- _Required tasks_
1 - Answer these questions from the interview on defects and reliability:
(a) How often do escaped defects happen at Honeycomb?
(b) Within how many minutes is the delivery pipeline meant to produce artifacts?
(c) What guides Honeycomb's decisions on platform stability and reliability?
2 - Write the next part of the interview on defects and reliability, picking up after its final sentence.
[Opening Extract to read section]
In conversation with
A principal developer advocate at Honeycomb on embracing defects and treating reliability as a product feature
Don’t be afraid of defects.
The number one thing I encourage people to do is adopt progressive delivery practices: make it so fixing a bug doesn’t require a massive overreaction or response. At Honeycomb, escaped defects happen multiple times per week—it’s routine. We have this idea of testing in production: you’re never going to find all the defects in your staging environments, and it doesn’t make sense to try to catch everything before it reaches customers. You can catch some things, but overinvesting in your staging environment isn’t a good idea.
Instead, the investments we’ve made have been about making sure our delivery pipeline is able to produce artifacts reliably within 15 minutes, every time. If we catch a bug, most of the time it can be feature-flagged off. In the event that it can’t, we have a process for reverting to the previous build. And if that doesn’t work, we have the capability to just fix it within 15 minutes. Basically, we treat escaped defects as a routine thing that happens every day and that we’re prepared to fix, at least on a product level. (Reliability issues are a broader subject, and there we do have to build in greater defenses.)
But overall, my message is: don’t be afraid of defects, embrace that they’re going to happen, and instead of trying to decrease the number that happen, decrease how severe it is when they do happen.
Treat reliability as a product feature.
When it comes to platform stability and reliability, we’re guided by our service-level objectives (SLOs). So we ask: Is this impacting our SLOs? If it is, and we’re going to burn through our SLOs within a couple of hours, that’s where we go all-hands-on-deck to fix it. Often the fix can be very quick, but if it’s not, we’re happy to divert engineering effort and call in anyone that needs to be called in.
On the flip side, if we have a series of outages and we are not meeting our SLOs anymore, that’s a sign that we need to slow or pause doing product work in order to get the system stable again. That is not an emergency response. That’s us saying, “OK, the system is stable now, but our customers are potentially not going to be super happy about the current stability. Let’s not throw more monkey wrenches into the mix—let’s focus some engineering effort on stability.”
This really helps us treat reliability as a product feature, and one that everyone at Honeycomb is on the same page about. You can ship all the features in the world, but if your customers don’t trust that they’re going to work, then your customers are not going to be delighted with them.
[Closing Extract to read section]
[Opening Entries provided section]
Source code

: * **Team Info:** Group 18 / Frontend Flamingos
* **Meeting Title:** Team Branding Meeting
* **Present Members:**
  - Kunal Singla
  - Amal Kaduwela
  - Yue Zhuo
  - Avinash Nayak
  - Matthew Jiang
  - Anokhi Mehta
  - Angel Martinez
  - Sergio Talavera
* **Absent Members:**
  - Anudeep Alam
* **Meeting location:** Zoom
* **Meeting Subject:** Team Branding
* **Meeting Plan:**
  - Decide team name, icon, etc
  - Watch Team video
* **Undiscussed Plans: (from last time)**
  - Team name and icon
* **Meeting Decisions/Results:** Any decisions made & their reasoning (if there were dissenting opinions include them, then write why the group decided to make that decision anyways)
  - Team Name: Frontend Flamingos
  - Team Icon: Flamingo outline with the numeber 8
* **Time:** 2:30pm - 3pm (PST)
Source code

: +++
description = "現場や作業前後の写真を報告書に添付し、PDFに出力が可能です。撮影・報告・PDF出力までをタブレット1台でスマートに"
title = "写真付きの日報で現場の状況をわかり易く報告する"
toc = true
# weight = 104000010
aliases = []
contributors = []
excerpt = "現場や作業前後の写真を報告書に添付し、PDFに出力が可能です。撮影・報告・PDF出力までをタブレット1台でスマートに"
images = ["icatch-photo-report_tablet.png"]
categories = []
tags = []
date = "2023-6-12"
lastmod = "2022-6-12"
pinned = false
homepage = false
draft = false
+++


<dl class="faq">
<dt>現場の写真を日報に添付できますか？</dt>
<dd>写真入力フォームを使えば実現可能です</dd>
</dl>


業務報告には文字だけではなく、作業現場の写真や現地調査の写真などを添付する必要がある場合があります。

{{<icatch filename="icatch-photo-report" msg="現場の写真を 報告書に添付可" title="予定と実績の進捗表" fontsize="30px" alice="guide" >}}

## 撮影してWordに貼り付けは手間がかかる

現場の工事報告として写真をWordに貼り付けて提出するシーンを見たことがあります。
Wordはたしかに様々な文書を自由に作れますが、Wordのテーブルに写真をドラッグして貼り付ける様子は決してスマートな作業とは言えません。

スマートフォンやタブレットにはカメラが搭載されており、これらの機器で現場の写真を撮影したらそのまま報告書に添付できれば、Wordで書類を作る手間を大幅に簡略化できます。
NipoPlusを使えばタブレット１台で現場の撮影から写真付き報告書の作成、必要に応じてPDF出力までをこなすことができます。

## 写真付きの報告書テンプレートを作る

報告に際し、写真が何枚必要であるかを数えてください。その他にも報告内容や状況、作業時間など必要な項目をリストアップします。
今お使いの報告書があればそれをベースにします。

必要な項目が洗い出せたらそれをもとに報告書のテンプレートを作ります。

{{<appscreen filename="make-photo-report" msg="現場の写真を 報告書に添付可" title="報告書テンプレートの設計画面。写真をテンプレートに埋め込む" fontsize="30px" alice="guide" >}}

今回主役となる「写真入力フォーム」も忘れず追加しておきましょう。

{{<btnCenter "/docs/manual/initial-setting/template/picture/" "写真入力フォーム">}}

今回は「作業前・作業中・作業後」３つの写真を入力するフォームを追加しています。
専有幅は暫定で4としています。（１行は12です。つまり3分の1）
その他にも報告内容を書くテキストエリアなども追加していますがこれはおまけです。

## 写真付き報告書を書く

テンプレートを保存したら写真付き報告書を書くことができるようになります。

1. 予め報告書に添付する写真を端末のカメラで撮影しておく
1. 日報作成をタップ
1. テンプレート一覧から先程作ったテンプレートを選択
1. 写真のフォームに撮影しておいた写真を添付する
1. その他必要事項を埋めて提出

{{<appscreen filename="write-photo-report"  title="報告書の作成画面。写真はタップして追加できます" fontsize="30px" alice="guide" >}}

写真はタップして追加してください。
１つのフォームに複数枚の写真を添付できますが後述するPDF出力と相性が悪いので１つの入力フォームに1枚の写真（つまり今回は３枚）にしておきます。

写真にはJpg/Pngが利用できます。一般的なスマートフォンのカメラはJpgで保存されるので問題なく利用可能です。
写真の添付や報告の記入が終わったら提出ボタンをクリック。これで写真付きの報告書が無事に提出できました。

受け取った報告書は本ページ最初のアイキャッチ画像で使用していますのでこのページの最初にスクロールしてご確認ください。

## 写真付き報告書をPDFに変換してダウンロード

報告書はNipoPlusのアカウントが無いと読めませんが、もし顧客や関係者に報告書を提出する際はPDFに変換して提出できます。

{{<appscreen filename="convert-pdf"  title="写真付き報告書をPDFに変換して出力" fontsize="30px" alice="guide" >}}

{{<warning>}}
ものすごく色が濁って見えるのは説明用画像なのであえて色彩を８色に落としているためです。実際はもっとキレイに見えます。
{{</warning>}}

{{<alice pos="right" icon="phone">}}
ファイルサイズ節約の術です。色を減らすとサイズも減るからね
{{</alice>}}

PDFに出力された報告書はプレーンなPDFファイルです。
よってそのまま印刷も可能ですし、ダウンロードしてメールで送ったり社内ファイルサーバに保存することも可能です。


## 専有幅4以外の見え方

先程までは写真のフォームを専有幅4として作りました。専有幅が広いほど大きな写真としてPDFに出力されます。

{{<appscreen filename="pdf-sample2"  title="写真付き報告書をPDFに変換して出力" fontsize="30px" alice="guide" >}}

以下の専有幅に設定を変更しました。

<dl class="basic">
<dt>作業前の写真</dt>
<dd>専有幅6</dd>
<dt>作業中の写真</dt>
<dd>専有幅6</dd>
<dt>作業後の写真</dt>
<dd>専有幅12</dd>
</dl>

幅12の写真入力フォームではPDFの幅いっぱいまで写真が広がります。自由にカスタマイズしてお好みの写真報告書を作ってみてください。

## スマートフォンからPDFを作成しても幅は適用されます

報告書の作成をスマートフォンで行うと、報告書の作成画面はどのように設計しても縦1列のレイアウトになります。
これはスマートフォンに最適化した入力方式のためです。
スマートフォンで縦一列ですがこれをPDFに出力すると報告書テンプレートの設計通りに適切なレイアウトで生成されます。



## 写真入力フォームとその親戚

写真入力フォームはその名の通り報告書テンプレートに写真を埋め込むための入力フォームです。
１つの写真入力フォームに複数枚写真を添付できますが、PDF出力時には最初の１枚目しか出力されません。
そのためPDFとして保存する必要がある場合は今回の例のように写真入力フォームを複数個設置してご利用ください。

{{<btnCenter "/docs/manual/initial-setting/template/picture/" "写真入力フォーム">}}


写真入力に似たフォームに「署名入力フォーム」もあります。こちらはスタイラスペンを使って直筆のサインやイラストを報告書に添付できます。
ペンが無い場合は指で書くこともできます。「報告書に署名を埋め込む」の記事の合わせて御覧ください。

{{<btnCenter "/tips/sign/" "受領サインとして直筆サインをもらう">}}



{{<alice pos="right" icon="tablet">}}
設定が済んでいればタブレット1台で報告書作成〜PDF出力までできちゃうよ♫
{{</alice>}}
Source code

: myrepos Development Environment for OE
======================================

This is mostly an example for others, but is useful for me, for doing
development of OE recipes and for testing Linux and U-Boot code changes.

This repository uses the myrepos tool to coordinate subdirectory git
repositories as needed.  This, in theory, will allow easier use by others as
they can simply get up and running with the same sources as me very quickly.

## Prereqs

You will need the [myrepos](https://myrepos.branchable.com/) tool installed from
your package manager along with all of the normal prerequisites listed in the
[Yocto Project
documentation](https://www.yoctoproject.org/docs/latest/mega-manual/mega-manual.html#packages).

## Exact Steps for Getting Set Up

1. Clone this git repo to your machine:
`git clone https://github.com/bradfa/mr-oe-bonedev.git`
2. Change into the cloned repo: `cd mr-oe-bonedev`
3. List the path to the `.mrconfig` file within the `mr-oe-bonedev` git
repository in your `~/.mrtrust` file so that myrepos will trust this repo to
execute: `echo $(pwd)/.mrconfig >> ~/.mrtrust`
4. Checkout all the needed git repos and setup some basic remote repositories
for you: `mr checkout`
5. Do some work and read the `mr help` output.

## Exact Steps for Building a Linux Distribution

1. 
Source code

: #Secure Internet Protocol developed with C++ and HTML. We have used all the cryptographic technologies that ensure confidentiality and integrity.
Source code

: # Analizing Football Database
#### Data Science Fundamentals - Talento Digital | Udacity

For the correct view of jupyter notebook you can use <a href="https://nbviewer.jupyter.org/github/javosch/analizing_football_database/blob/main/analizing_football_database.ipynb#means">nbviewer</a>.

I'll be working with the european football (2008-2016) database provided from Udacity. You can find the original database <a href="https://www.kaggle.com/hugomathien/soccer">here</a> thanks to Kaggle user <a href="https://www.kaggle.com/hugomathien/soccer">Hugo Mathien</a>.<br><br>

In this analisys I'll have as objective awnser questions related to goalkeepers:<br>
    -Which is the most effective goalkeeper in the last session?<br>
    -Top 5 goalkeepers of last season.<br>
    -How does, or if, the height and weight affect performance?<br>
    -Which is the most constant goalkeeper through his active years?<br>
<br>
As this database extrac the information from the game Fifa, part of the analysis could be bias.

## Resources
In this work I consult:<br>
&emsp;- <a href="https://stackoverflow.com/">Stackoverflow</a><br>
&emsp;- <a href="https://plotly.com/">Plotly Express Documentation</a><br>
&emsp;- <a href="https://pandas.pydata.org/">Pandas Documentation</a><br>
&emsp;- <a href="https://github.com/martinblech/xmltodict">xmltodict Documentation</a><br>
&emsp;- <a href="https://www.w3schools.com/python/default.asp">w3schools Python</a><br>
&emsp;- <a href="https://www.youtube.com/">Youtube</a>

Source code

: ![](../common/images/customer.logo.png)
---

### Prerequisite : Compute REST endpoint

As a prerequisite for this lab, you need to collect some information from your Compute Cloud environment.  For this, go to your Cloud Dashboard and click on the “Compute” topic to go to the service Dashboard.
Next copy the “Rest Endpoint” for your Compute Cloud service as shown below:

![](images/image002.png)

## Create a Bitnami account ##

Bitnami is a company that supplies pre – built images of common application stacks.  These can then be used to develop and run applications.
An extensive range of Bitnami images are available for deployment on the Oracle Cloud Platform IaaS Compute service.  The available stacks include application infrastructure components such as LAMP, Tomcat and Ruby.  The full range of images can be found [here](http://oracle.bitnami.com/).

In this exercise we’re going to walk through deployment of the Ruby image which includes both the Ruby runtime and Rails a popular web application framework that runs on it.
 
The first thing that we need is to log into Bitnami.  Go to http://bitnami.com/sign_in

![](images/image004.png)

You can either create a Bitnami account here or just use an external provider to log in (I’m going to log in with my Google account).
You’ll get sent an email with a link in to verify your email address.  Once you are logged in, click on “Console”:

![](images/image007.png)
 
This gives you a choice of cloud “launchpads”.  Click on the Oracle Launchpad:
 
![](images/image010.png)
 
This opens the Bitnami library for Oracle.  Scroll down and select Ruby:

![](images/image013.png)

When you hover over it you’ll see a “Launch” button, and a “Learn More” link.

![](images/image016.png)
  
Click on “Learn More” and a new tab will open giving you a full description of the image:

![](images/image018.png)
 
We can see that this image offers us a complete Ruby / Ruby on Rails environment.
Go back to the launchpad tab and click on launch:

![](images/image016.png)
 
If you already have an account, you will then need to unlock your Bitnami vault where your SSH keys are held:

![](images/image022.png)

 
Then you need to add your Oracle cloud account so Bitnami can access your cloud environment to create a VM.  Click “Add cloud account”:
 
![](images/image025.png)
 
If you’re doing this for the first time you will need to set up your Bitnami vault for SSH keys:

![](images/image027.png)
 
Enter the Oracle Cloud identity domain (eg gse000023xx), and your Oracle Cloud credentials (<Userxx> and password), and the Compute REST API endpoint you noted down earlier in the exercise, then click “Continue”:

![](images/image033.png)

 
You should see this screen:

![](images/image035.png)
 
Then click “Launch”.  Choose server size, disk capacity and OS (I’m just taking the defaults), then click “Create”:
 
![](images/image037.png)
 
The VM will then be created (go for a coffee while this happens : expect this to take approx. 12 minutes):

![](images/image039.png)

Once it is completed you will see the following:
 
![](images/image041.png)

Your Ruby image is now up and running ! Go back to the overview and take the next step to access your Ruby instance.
[Closing Entries provided section]
- _Solved problems_
1 -
(a) Multiple times per week.
(b) Within 15 minutes, every time.
(c) Its service-level objectives (SLOs).

2 -
Make implicit SLOs explicit.
If you don’t have any SLOs, you kind of have implicit SLOs. The level of reliability that you’ve been delivering? That’s your implicit SLO. If you start performing ten times worse, your customers are probably going to complain. So you can convert that implicit SLO to an explicit SLO, and when you’re setting the target percentage, that’s where you have to think about how critical it is to the business and to your customers.
Center customers in the discovery process.
At Honeycomb, ideas percolate for a month or two, and eventually, there’s enough signal to say, OK, we’re going to put something on the roadmap. Then we go through this discovery process with our customers, where we ask people to buy a feature session: every customer gets 1,000 tokens to spend, and some features will cost 200 tokens, some will cost 500 tokens. You watch what features they’re buying in collaboration with other customers, that back and forth—it’s really cool to watch it happen. That’s how you can get input into what goes on that roadmap.
Try not to work on mountains.
We have this idea of mountains, boulders, rocks, pebbles, and sand. Those are our sizes for how much effort something’s going to be. Sand is small things we do immediately. But in general, we try to not work on mountains; we’re always breaking down mountains into boulders, and then breaking down boulders into rocks. And eventually it gets to the scale where it can be assigned to a feature team to work. A feature team is made up of platform and product and telemetry engineers, so you get the appropriate set of people to build a particular set of features.
Product-led growth means thinking holistically.
During our incidents, the on-call person or the incident commander is in charge, and can make whatever decisions are needed to stabilize the system. But after the system is stabilized, any follow-up issues wind up being owned by the respective team, or if it’s a broader issue, one where we need a new team, then it’s a product management concern.
That’s how a product-lead organization works: you don’t have Sales butting in and saying, “We’re overriding this effort,” or, “Hey, can you build us a shiny new feature that we’ve already sold to a customer?” That’s not how product-lead growth works. Ultimately, the decisions about what we staff, what we decide to build, are made by our product management team.
The product manager can say no. They can say, “You’re going to have to let that go. We have more important things to drive further product growth, rather than building an individual thing for one individual customer. That’s not worth it to us.” They can prioritize the success of the product as a cohesive whole, rather than a bag of features that salespeople promised. And to be clear, this very rarely happens at Honeycomb. We have a great relationship between our sales and product team. But sometimes, you do need to give that feedback of, “Hey, if one customer is asking for it, let’s see if three or four customers start asking for it—then we’re going to take action.”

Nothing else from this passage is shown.